Microsoft remained neutral during the run-up to the union vote, The New York Times reported. It previously acquired ZeniMax and its network of internal game studios, including Bethesda (The Elder Scrolls, Fallout), in 2021 for $7.5 billion dollars.

The unionization efforts at ZeniMax were officially announced in early December. QA workers at the company cited concerns such as low pay, mandatory overtime (a.k.a. “crunch culture”), lax COVID policies, poor communication with management, and employees doing advanced work without corresponding promotions or raises. Many of the workers who voted to unionize were testers on the popular MMORPG The Elder Scrolls Online.

Workers at ZeniMax conducted their unionization via an unconventional method that didn’t involve the National Labor Relations Board. Instead, the vote was held via either an anonymous online vote, or by signing a union authorization card.

GeekWire reached out to Microsoft for comment and we’ll update the story when we hear back.

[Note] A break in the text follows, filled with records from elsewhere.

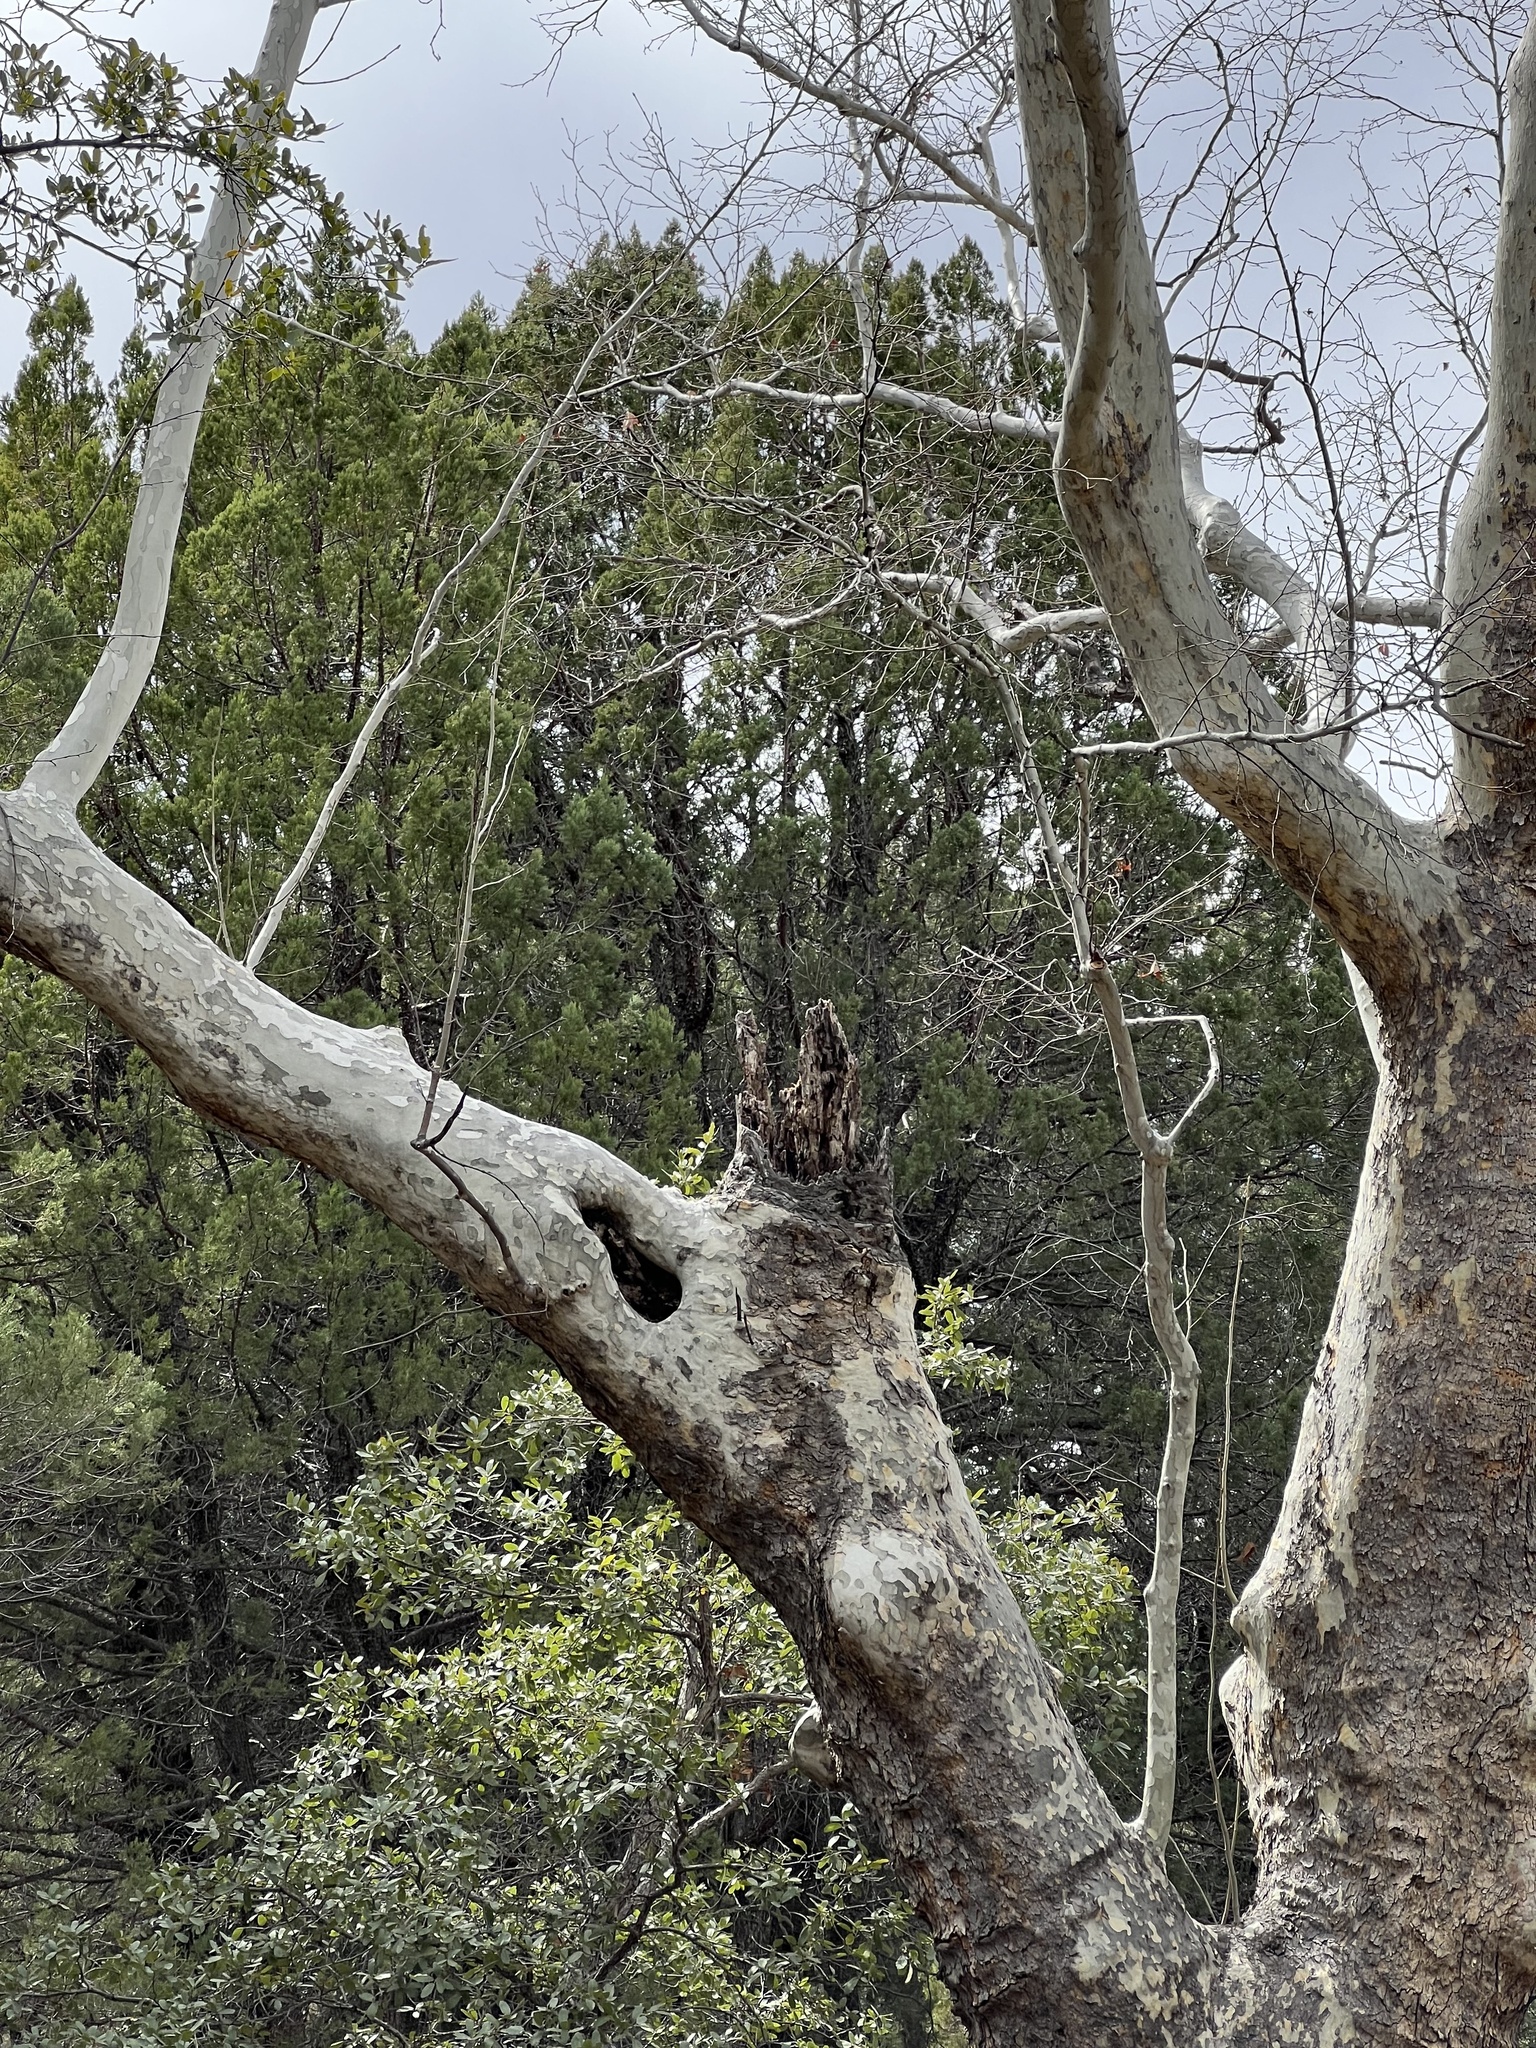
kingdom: Plantae
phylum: Tracheophyta
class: Magnoliopsida
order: Proteales
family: Platanaceae
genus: Platanus
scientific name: Platanus wrightii
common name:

This is Microsoft’s second recent brush with games-industry unionization, following an initiative at Activision-owned Raven Software in May. Like ZeniMax Media, Raven’s QA team organized in response to poor treatment by its management, including a series of layoffs that led to a workers’ strike.

Microsoft previously entered into a “labor neutrality agreement” with the CWA in June, where it pledged to officially remain neutral towards any unionization efforts affiliated with the CWA.

This is unique in the larger games industry, where unionization efforts have generally been quietly downplayed at best, and offers a significant loophole for would-be union organizers in the Xbox Game Studios network. Game developers in search of unionization at an Xbox-affiliated studio could ally with the CWA and effectively bypass much if not all of their management, due to Microsoft’s CWA deal.

Over a long enough timeline, this could create an interesting division of labor in the larger video game industry. If Microsoft tacitly uses union labor in its internal projects, it could create a slow drain of talent toward Xbox Game Studios and away from other companies that have come under fire for crunch.